++++ TEXTE EXTRAIT ++++
La classe est une division de l’espace instituée depuis longtemps qui porte en elle tout ce que je qualifie d’éléments structurels.

Comme le souligne Jean-François Guillaume, l’instauration du Décret Missions est venue introduire de nouveaux prescrits en matière d’enseignement. L’institution scolaire d’aujourd’hui est donc le produit à la fois de la concrétion historique de différents projets politiques passés – qui instauraient différentes manières de faire collectif – et d’éléments récents qui accordent une attention toute particulière aux individualités composant le public scolaire.

« Entre le fait de prendre en compte les besoins de chaque élève et l’organisation du collectif, on est toujours dans une forme de tension, au sens de Georg Simmel, une tension entre des forces qui vont dans des sens contradictoires. Il y a des points d’équilibre un moment qui vont se trouver, ça peut être à l’échelle de la classe, qui est d’habitude le réceptacle le plus important de toutes ces tensions-là, puisque la classe c’est une division de l’espace qui a été instituée depuis longtemps, donc qui porte en elle tout ce que je qualifie d’éléments structurels, et puis en même temps on voit bien qu’à l’intérieur se glisse une série d’éléments, qui viennent à la fois de la réflexion pédagogique, de demandes de parents, etc. »

L’organisation du travail scolaire est encore trop encombrée des cadres institués.

Et Jean-François Guillaume d’ajouter :

« L’organisation du travail scolaire est encore trop encombrée des cadres institués. En d’autres termes, on n’est pas encore parvenu à aller jusqu’au bout de la perspective de Bourdieu qui dit que c’est un arbitraire culturel – l’éducation – qui se transmet de manière arbitraire – l’école. Il faut lever un petit peu tout cet arbitraire ».

Tiens, justement, évoquons Pierre Bourdieu. Les analyses de la sociologie de l’éducation de la seconde moitié du vingtième siècle ont démontré que l’institution scolaire – en France du moins – fonctionnait comme un mécanisme de reproduction des inégalités de classes préalables [BOURDIEU et PASSERON, 1964 et 1970]. La question du « faire collectif » à l’école peut alors prendre ici un tout autre sens, celui d’une lutte de groupes sociaux aux dispositions et aux intérêts différents voire divergents. Est-ce que cette analyse en termes de classes est toujours valable dans l’enseignement d’aujourd’hui, même si peut-être d’autres divisions sociales sont à considérer ?

« Aujourd’hui, on voit bien que le monde du travail a changé. Par contre, en effet d’autres clivages sont apparus. J’utilise toujours avec précaution l’idée de « clivage ethnique », liée à la maîtrise de la langue d’enseignement et aux codes de l’institution scolaire. Il y a eu plusieurs vagues de migration de populations qui avaient un lien de familiarité plus ou moins lâche, plus ou moins proche, avec l’organisation scolaire. Et donc on a des primo-arrivants qui ont dû être pris en charge par l’école alors que ne sont maîtrisés ni la langue ni les codes de l’organisation scolaire, et avec parfois des parcours qui amènent des jeunes vraiment abîmés par une histoire sociale extrêmement lourde ».
++++
▶ CONSIGNES:
1) D'après le texte extrait, pourquoi la classe est-elle d'habitude le réceptacle le plus important des tensions entre besoins de chaque élève et organisation du collectif ?
2) Répondez à ces questions à partir du texte extrait :
(a) Quel décret est venu introduire de nouveaux prescrits en matière d'enseignement ?
(b) Selon les analyses de la sociologie de l'éducation de la seconde moitié du vingtième siècle, comme quoi fonctionnait l'institution scolaire en France ?
(c) À quoi l'idée de « clivage ethnique » est-elle liée ?
3) Traduisez en anglais cette phrase du texte extrait : « L’organisation du travail scolaire est encore trop encombrée des cadres institués. »
++++ DONNÉES AFFICHÉES ++++
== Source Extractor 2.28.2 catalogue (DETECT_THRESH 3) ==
++++
▶ RÉPONSES:
1) La classe est une division de l'espace instituée depuis longtemps, qui porte donc en elle tous les éléments structurels. En même temps s'y glisse une série d'éléments venant de la réflexion pédagogique, de demandes de parents, etc.

2)
(a) Le Décret Missions.
(b) Comme un mécanisme de reproduction des inégalités de classes préalables.
(c) À la maîtrise de la langue d'enseignement et aux codes de l'institution scolaire.

3) The organization of school work is still too encumbered by established frameworks.